我輩男兒生於家園,所求並非建功立業,而是天下安居。我父母已故,全憑好心人收養,才能有今日。父母養育之恩已無法報償,可這天下還有無數的父母、子女,饑者不得食、寒者不得衣、勞者不得息!

目之所及,白骨露於野,我心痛甚!士不可以不弘毅,任重而道遠。仁以為己任,不亦重乎?死而後已,不亦遠乎?”

墨丘站起身來,皎皎明月都被他甩在了身後,清冷的月芒照不亮那黝黑的面龐,他的眉頭總是皺著,像是有千鈞重擔背負在身上,壓得人喘不過氣來。

“世人皆愛求仙,欲超脫塵世苦海,去那無上仙境中得一生灑脫。我不明白,為何沒有人想要拯救塵世百姓?以使故人不獨親其親,不獨子其子,使老有所終,壯有所用,幼有所長,矜寡孤獨廢疾者,皆有所養。男有分,女有歸,貨惡其棄於地也,不必藏於己!

這,難道不也是人間仙境嗎?何須去求那虛無縹緲的仙人?!

一人之超脫,如何勝得過萬民之超脫?一人之得利,如何勝得過萬民之得利?我創墨家,所求非一人之利,實為天下之利!國有賢良之士眾,則國家之治厚。賢良之士寡,則國家之治薄。
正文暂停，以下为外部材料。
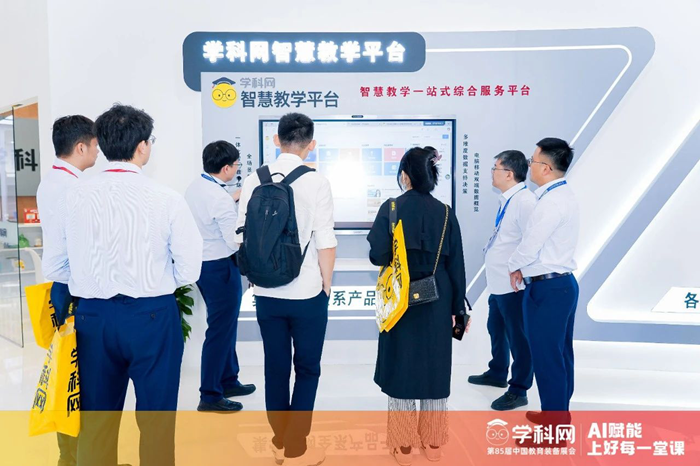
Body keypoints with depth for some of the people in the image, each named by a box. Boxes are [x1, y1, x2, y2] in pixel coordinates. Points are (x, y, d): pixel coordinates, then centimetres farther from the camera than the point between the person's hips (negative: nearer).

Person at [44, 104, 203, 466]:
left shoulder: (76, 197, -2)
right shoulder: (166, 200, -12)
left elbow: (59, 260, 2)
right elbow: (189, 269, -11)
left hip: (93, 315, 4)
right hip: (152, 316, -3)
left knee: (96, 418, 18)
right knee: (156, 418, 12)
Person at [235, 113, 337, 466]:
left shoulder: (253, 181, 0)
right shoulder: (316, 182, -12)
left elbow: (243, 238, 3)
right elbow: (325, 243, -13)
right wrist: (326, 287, 2)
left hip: (266, 294, 4)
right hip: (307, 294, -4)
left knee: (275, 367, 16)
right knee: (307, 369, 12)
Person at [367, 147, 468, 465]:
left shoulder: (390, 208, -8)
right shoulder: (445, 212, -1)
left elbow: (377, 255, -14)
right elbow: (456, 264, 0)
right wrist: (458, 308, 7)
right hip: (436, 302, 2)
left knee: (400, 366, 9)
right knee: (434, 366, 13)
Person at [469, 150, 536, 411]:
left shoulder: (524, 202, -21)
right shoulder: (506, 200, 9)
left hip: (513, 284, -10)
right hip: (498, 282, 10)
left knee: (517, 337, 5)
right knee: (496, 329, 24)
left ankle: (518, 391, 21)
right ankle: (497, 374, 45)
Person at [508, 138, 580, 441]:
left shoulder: (552, 201, -20)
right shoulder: (563, 196, 12)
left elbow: (529, 245, -20)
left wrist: (513, 267, -1)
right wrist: (523, 267, 7)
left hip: (548, 289, -10)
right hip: (563, 283, 10)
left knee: (546, 357, -1)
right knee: (560, 354, 18)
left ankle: (554, 427, 11)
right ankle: (558, 414, 33)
墨家欲興天下之利,除天下之害!

若天下無人,自丘而始!”

若天下無人,自丘而始!

聽到這句話,顧擔心神震動。

早在與墨丘初見之時,墨丘就曾展露過一絲心中的抱負。

只是那時他還不過是一個名不見經傳的太醫院醫士,墨丘更是剛從牢獄中走出。

一個小小醫士,一個粗鄙武夫,就敢暢談天下大勢,若是傳出半分,必然惹人嗤笑。

可風起於起於青蘋之末,止於草莽之間。

誰又敢說億萬眾生千百年間,就出不了一個願為蒼生舍命者?

無論他們是否青史留名,始終都曾有人拋頭顱、撒熱血,換來的是延續在血脈裏、骨髓中的不屈和頑強。

他們走入五湖四海,於是五湖四海便有了他們的傳說,指引者一代代人前進的方向。

也正是因為有了他們,才讓文明的火光得以延續流傳,而非一群禽獸在幻想下一頓的血食藏於何處。

良久,顧擔終於回過神來,說道:“墨兄……可為聖賢!”

他以包容天下的胸懷想要挽回萬民墜入苦海的劫難,舍棄掉個人的私欲以求換得天下的太平,他自始至終都未曾忘記過自己的初心何在。

武道宗師是一種力量,力量不是必須要用來破壞,也可以是守護。

力量用來握緊拳頭,而握緊,是為了能夠再放開。

“哈……聖賢?”

墨丘搖頭,“我只是一個人而已,而大月,還有千千萬萬個人。一人之力,又能做得了多少事情?欲興天下之利,除天下之害,又怎麽要那束之高閣的聖賢來做?”

他非常的清醒,絕非是一時之沖動。

早在他宣揚自身學說的那一天起,這些話便藏在了他的心中。

以往無甚成就,說出來只讓人覺得猖狂,難以信服。

夜降天星,墨家揚名,他也終於能夠說出心中的理想抱負,並付諸於實踐之中。

“曲高和寡,妙伎難工。墨兄之抱負世人罕有,此處別的不多,醫藥總是不缺的。”顧擔沉默片刻,終於說道。